Romney’s decision to announce from the Henry Ford Museum in Michigan was controversial in light of Ford’s anti-Semitism, but Ford’s economic legacy deserves to be remembered and, let’s hope, replicated in our own time. We might not need Henry Ford’s politics, but we need the vision of the man who, a century ago, introduced assembly-line mass production to the auto industry, thus guaranteeing America’s economic -- and military -- ascendancy.

As an aside, in Clint Eastwood’s Letters From Iwo Jima, the World War II movie told from the Japanese point of view, the commander explains to his soldiers that they are doomed to defeat because they are fighting a nation that makes 5 million cars a year -- and his subordinates all look at each other and agree, yes, that’s a clincher of an argument. And, of course, although the Japanese fight bravely, nearly all of them are soon killed, buried under an avalanche of American steel.

Indeed, it’s not an accident that, in the decades since 1945, Japan has set about building the sort of industrial plants that Henry Ford would have admired. During that same period, America’s share of world auto production has fallen from 90 percent to 10 percent. Is that militarily significant? We’ll find out in the next big war.
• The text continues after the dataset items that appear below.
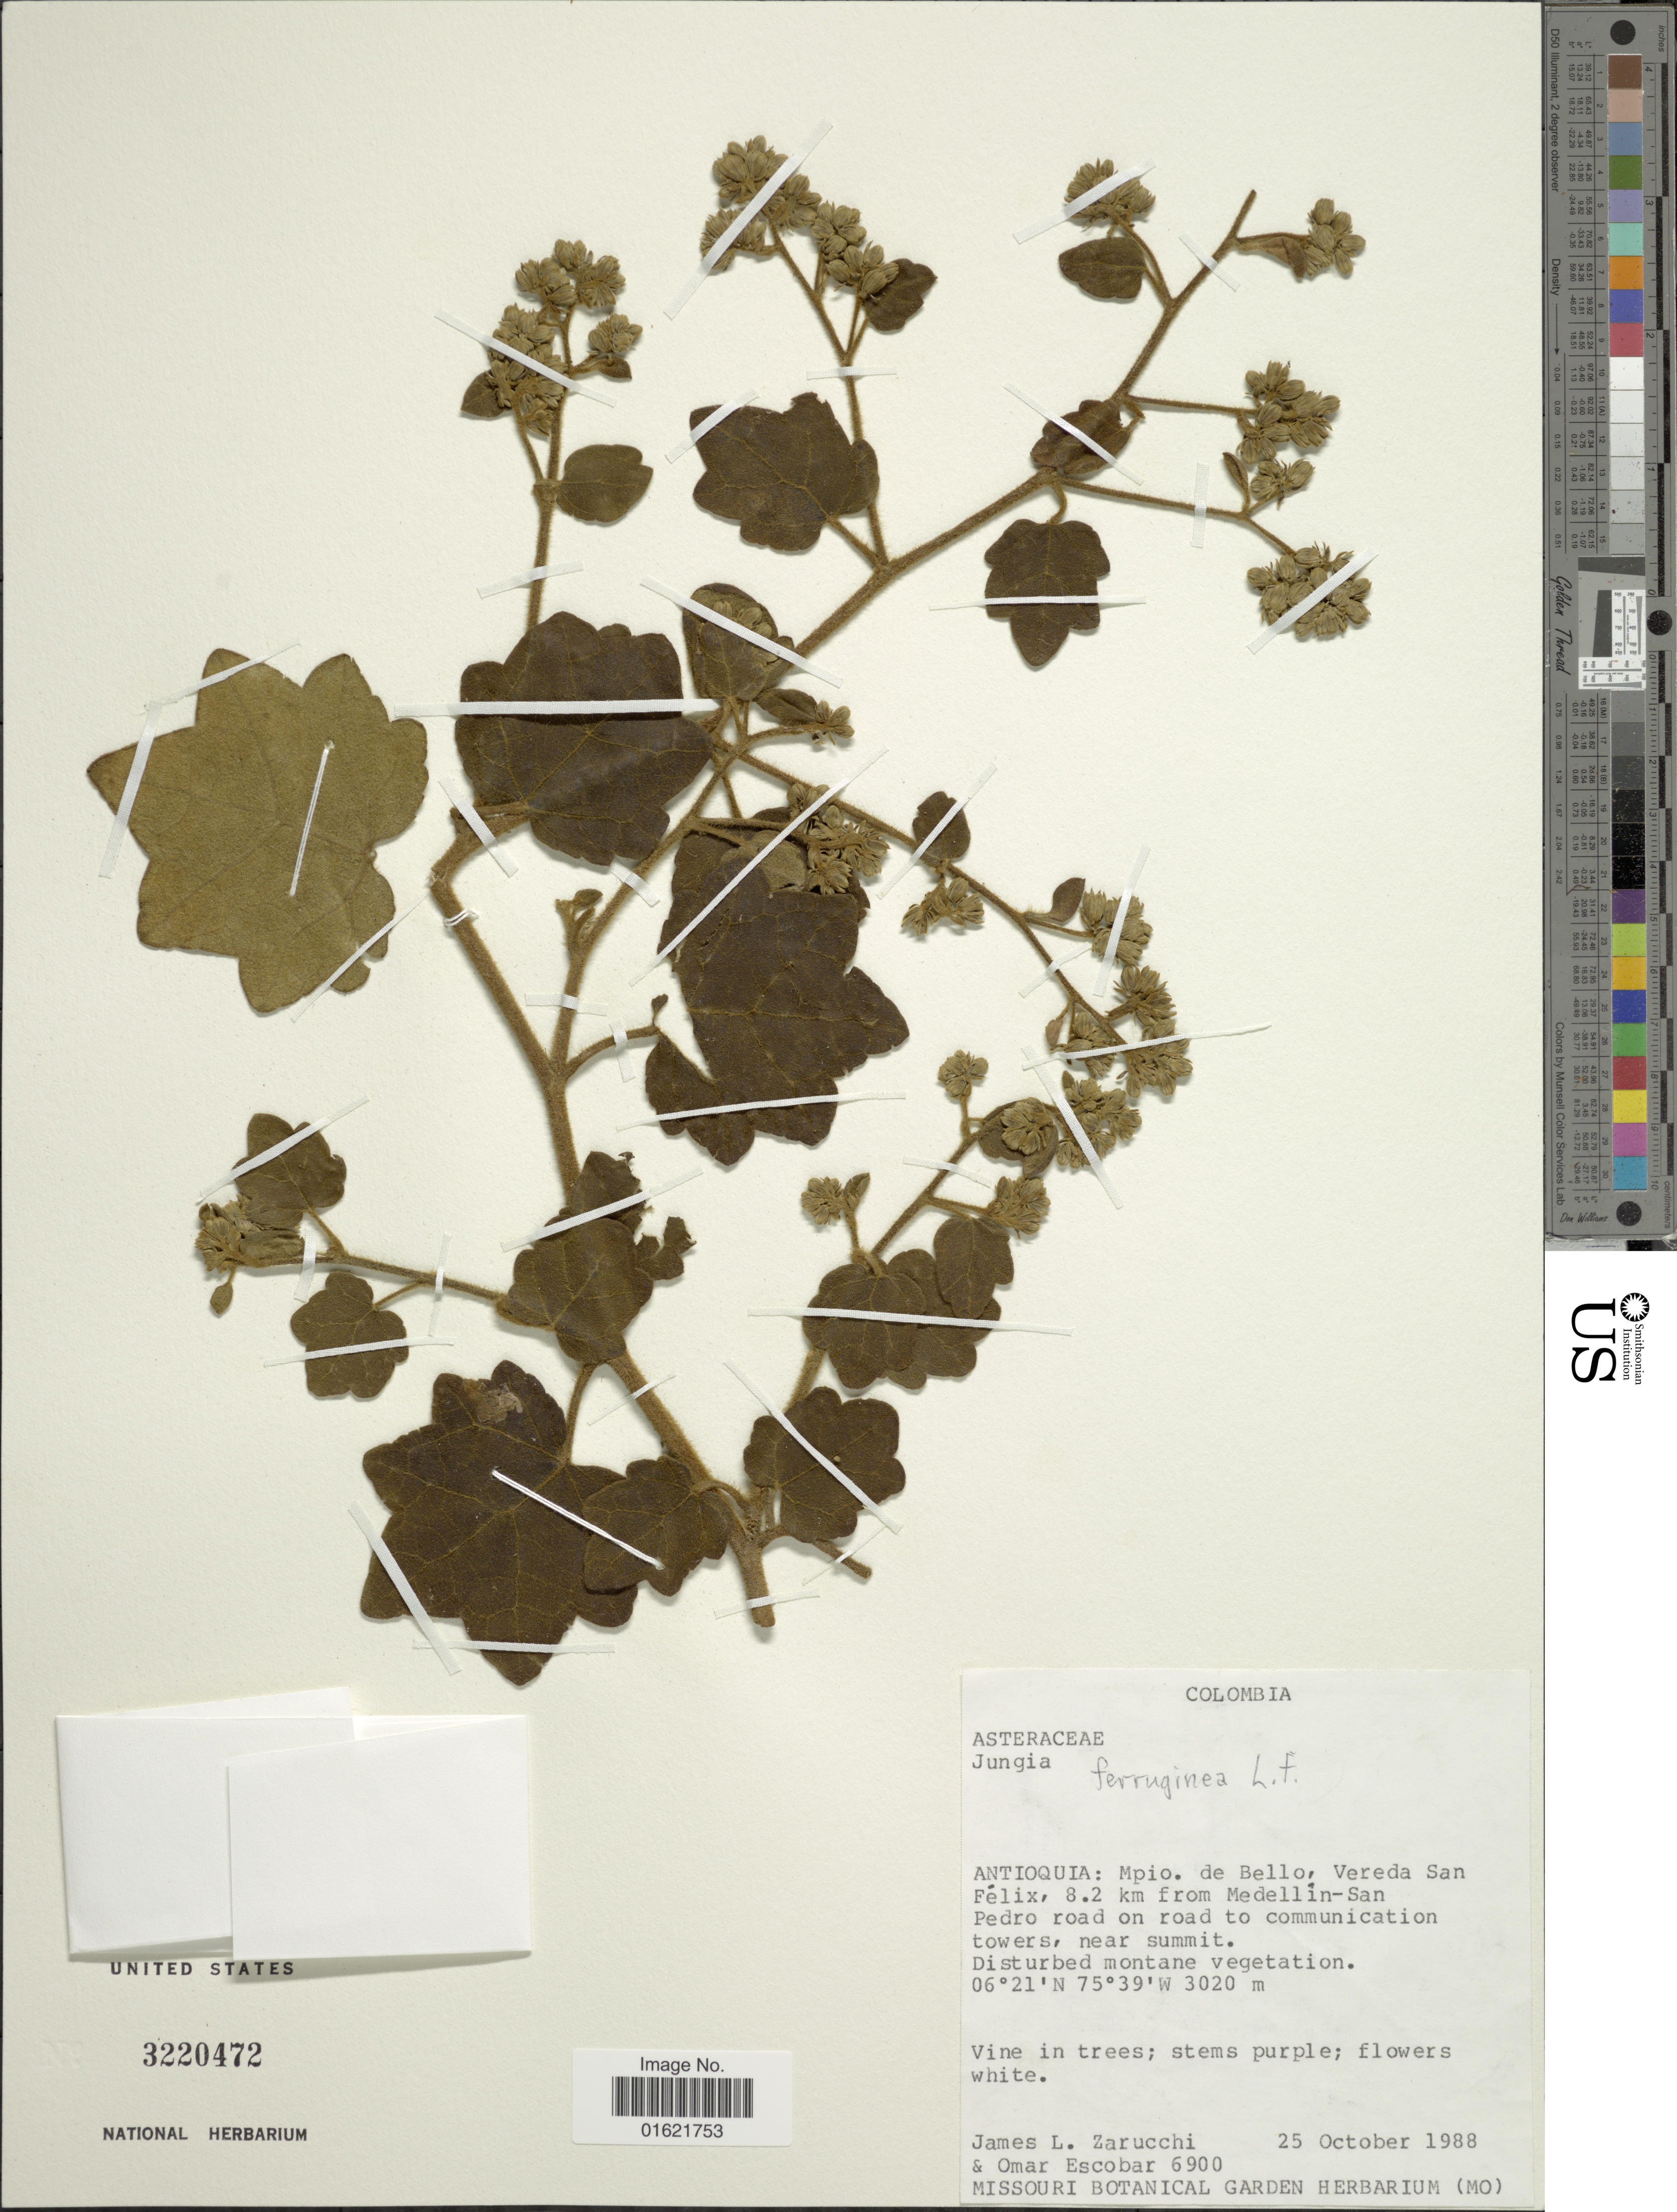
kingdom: Plantae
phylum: Tracheophyta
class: Magnoliopsida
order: Asterales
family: Asteraceae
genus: Jungia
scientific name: Jungia ferruginea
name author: L. f.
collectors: J. L. Zarucchi & O. D. Escobar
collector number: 6900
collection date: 1988-10-25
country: Colombia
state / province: Antioquia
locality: Mpio. de Bello, VeredaSan Felix, 8.2 km from Medellin-San Pedro road on to communication towers, near summit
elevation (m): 3020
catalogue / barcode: US 3220472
But, in the meantime, the next president will have to grapple first with public-sector issues. The universal health-care program that Romney enacted in Massachusetts was a deft compromise, sitting snugly between the social-contract imperative to get everyone covered and the equally strong need to avoid bureaucratic socialism.

So when he said on Tuesday, "If there ever was a time when innovation and transformation were needed in government, it is now," Romney was accurately describing the need to overhaul the doddering status quo in health care, education and homeland security -- just for starters.

He was also correct when he added, "I do not believe Washington can be transformed from within by a lifelong politician." To put it another way, does anybody really believe that Hillary Rodham Clinton or John McCain, for example, have demonstrated the capacity to look upon the current mess with fresh eyes?

One might endorse their platforms on this or that, but both Clinton and McCain, different as they might be on the details, are products of the political system in which they have successfully operated for decades. They are reactors, not actors.

Critics are eager to point out that Romney has changed his position -- or, if you prefer, flip-flopped -- on issues including gay rights, abortion, even taxes.

But innovation and transformation seem inevitable, even essential. After eight years of slippery opportunism, and after eight more years of "moral clarity" that has become indistinguishable from myopic obsession, perhaps voters in 2008 will embrace a candidate who has demonstrated that he or she has sound personal values, even as we are told that we have to learn from our mistakes -- that we must learn anew and act anew.